Elimination Half Life (T-half) After a Single Dose	Pre-dose (two samples collected within a period of 1 hour) and 0.5, 1.0, 1.5, 2.0, 2.5, 3.0, 3.5, 4.0, 4.5, 5.0, 5.5, 6.0, 6.5, 7.0, 7.5, 8.0, 9.0, 10.0, 12.0, 16.0, 24.0, 48.0, 72.0 and 96.0 hours post-dose in each treatment period	The T-half was calculated using the following formula by dividing 0.693 (natural logarithm of 2) with lambda z, where lambda z is the terminal phase rate constant estimated by linear regression analysis of the log transformed concentration-time data after each single dose.
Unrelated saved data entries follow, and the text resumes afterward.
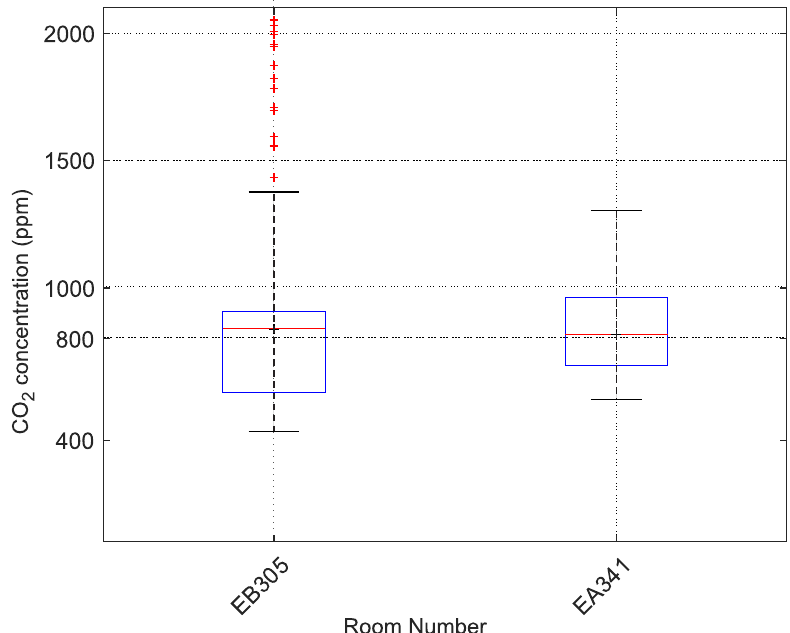
Figure 8. Boxplot for room numbers EA341 and EB305 on 18 February 2019, VŠB-TUO.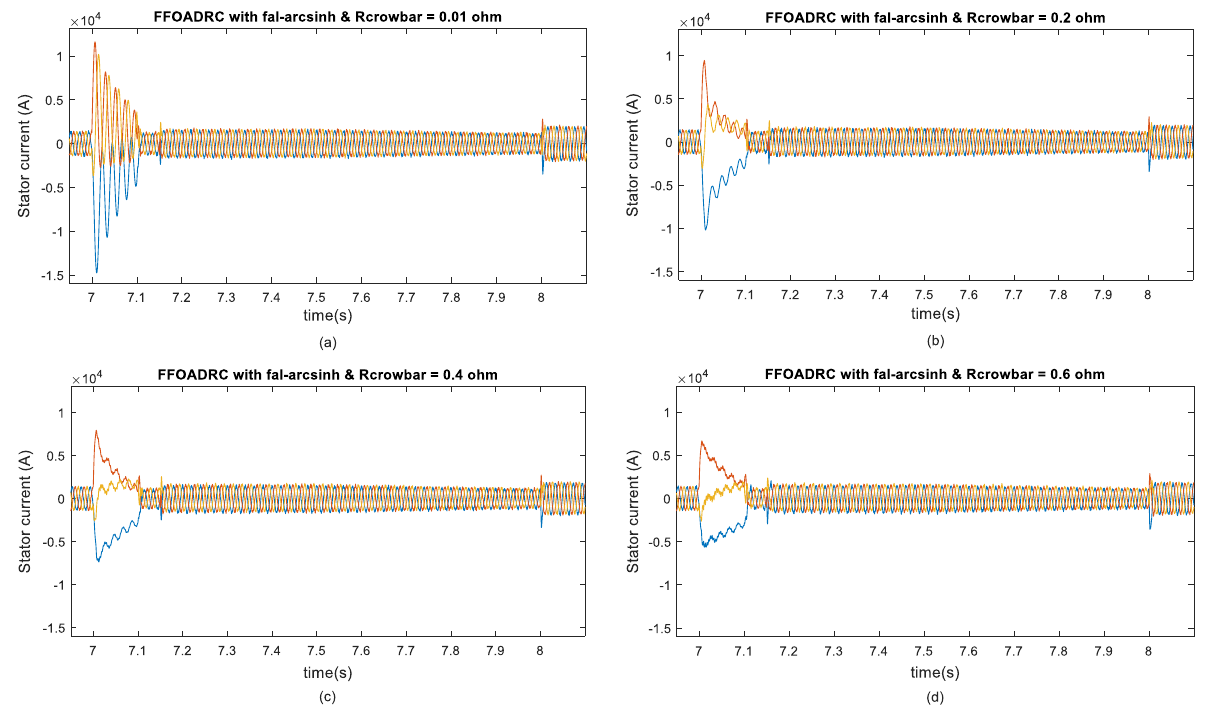
Fig. 22 Stator current of the DFIG during symmetrical voltage sag for different values of R crowbar . ( a ) R crowbar R crowbar 0.4 ohm, and ( d ) R crowbar =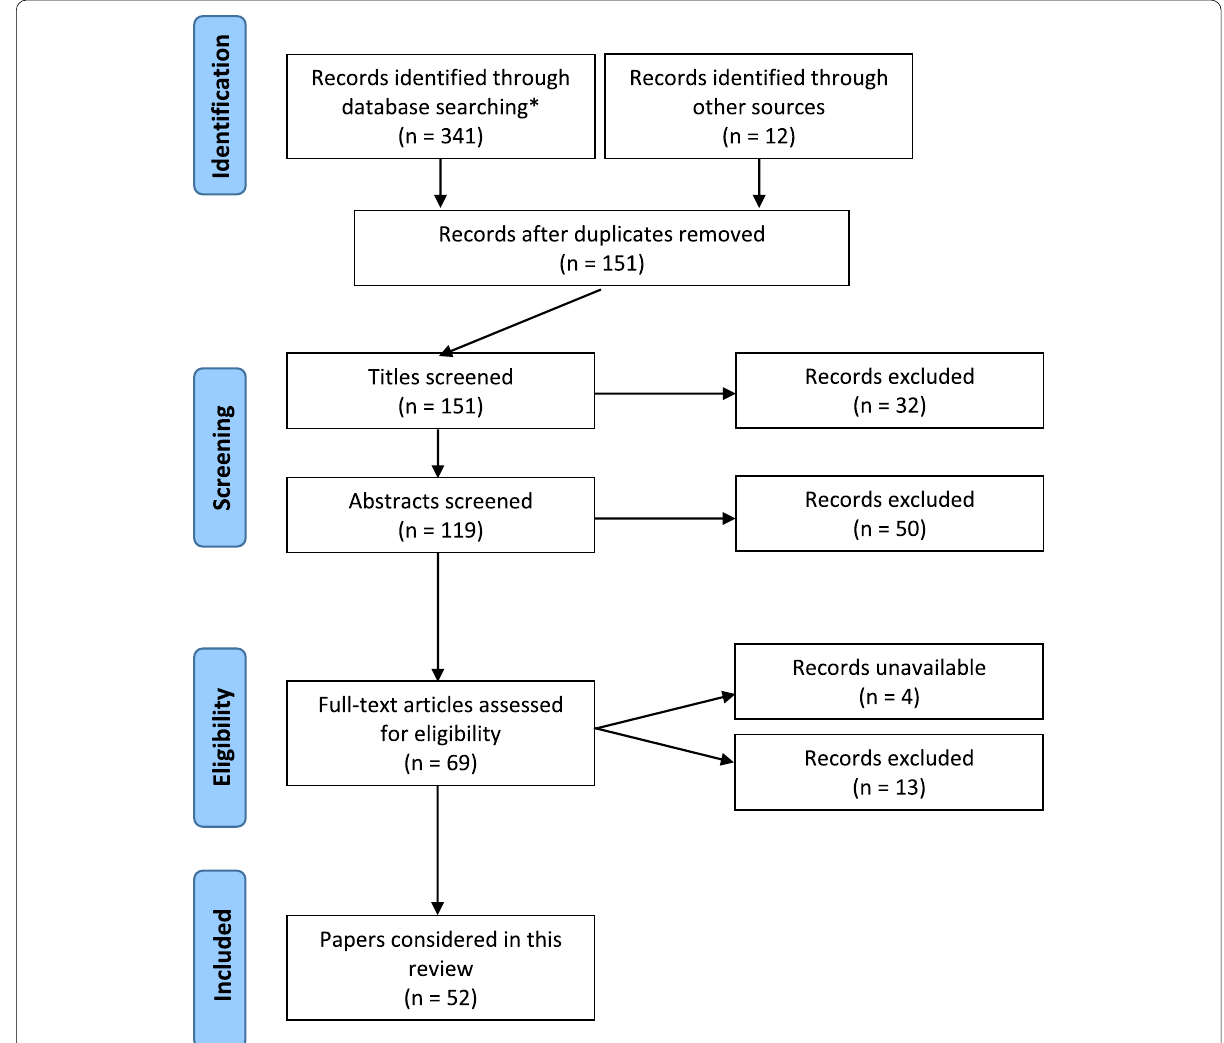
Fig. 1 PRISMA search summary. * Tues Aug 31 03:05:102021 Search: ((artificial intelligence OR AI) AND (orthopaedics OR orthopedics) AND (arthroplasty OR joint replacement) AND (TKR OR THR OR THA OR TKA) AND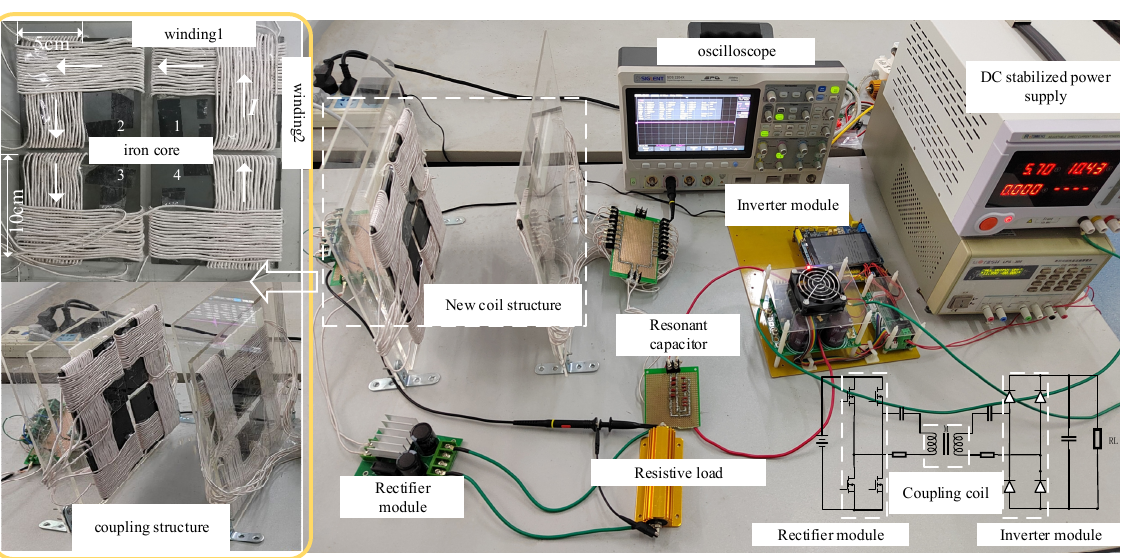
Figure 12. Relationship between mutual inductance and core thickness when facing each other.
Secondary Outcome Measures

Name	Time	Method
Number of Participants With Adverse Events (AE) and Serious Adverse Events (SAE)	Up to 20 days	An AE was defined as any untoward medical occurrence (MO) in a participant temporally associated with the use of a pharmaceutical product, whether or not considered related to the pharmaceutical product and can therefore be any unfavorable and unintended sign (including an abnormal laboratory finding), symptom, or disease temporally associated with its use. The SAE was any untoward MO that, at any dose, results in death, life threatening, persistent or significant disability/incapacity, results in or prolongs inpatient hospitalization, congenital abnormality or birth defect, is medically important event or reaction, is associated with liver injury Alanine amino transferase (more than equal to \[\>=\] 3 fold upper normal of limit \[ULN\]) or total bilirubin (\>=2 fold ULN) or international normalization ratio more than 1.5. Refer to the general AE/SAE module for a list of AEs and SAEs.